Parallelly, the promotion of farmer and fish farmer producer organisations through cooperative structures is strengthening aggregation, value addition and bargaining power while preserving collective ownership.


Storage, dairy and market integration

Large-scale initiatives such as decentralised grain storage through cooperatives aim to address chronic post-harvest losses and stabilise farm incomes. The renewed focus on dairy expansion through cooperative networks, often described as a second phase of the White Revolution, seeks to extend benefits to underserved regions and women producers.

New national-level cooperatives for exports and organic produce indicate a strategic shift—from subsistence-oriented cooperation to market-linked, quality-driven and globally connected models.

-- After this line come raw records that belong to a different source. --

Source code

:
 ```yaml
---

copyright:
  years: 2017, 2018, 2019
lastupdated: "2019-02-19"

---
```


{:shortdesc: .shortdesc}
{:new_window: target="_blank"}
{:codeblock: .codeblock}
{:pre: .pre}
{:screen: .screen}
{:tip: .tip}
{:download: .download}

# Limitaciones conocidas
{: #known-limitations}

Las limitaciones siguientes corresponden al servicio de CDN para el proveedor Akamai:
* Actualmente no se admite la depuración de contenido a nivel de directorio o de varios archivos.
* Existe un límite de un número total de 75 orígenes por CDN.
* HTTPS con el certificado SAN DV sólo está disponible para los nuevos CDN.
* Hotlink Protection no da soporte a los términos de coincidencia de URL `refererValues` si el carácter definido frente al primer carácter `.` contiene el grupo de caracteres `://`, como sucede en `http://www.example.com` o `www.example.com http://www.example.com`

Building capacity and credibility

Institutional strength ultimately depends on human capacity. The establishment of a national cooperative university, along with large-scale training programmes for cooperative leaders, addresses long-standing gaps in professional management and governance. Financial reforms, tax relief and revival packages further aim to restore economic viability and competitiveness.


Conclusion

India’s cooperative reforms, aligned with the International Year of Cooperatives 2025, represent more than administrative fine-tuning. They reflect an effort to reimagine cooperatives as modern, digitally enabled and market-integrated institutions, without diluting their social ethos. In an era of rural distress, employment challenges and climate uncertainty, cooperatives offer India a distinctive development pathway—one that blends efficiency with equity, and growth with participation.